* [Entrées extraites]
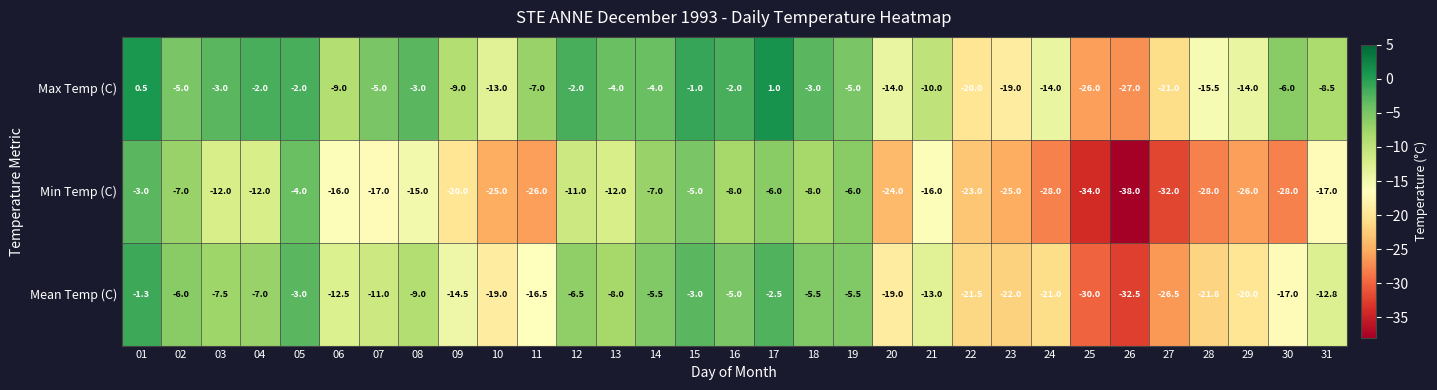

List the series in order of their overall mean, lowest first.

Min Temp (C), Mean Temp (C), Max Temp (C)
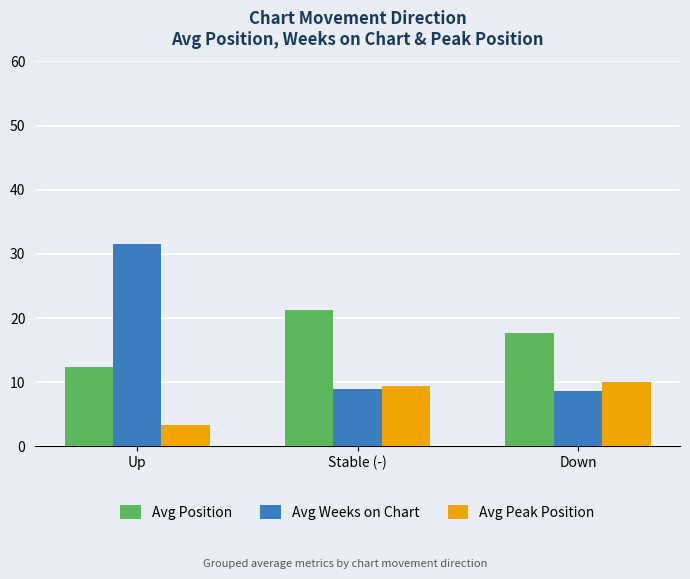

Which label corresponds to the smallest value in the chart?

Up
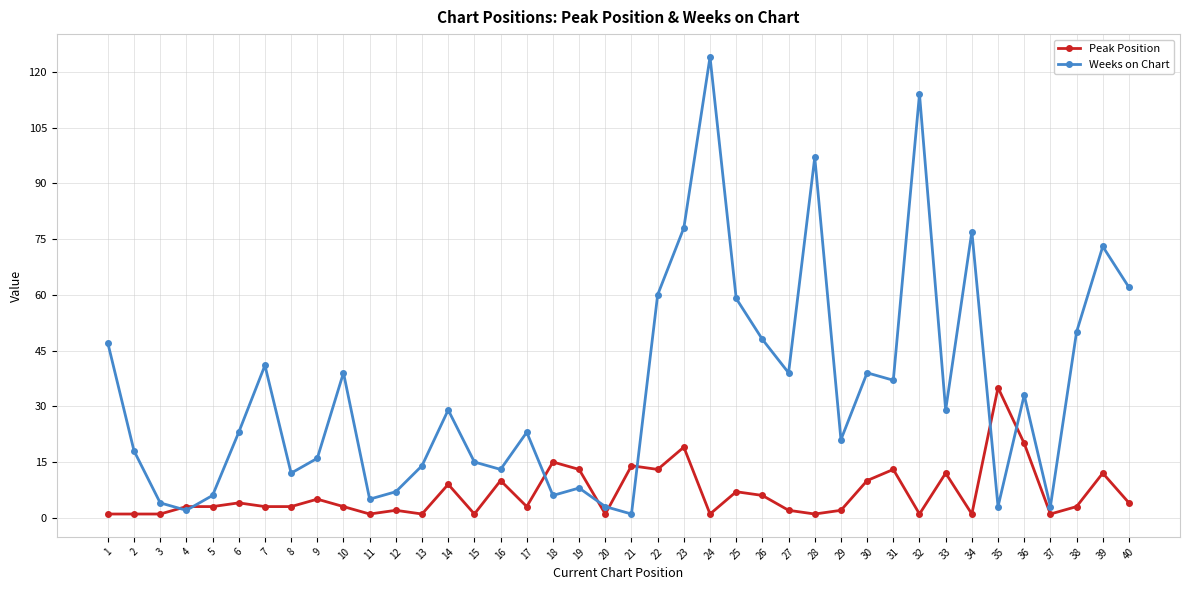

At which label does Peak Position reach its peak?

35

* [Consigne] Indiquez combien de lignes des enregistrements ci-dessus contiennent le mot « label ». Donnez uniquement ce nombre.

* [Solution rédigée] 2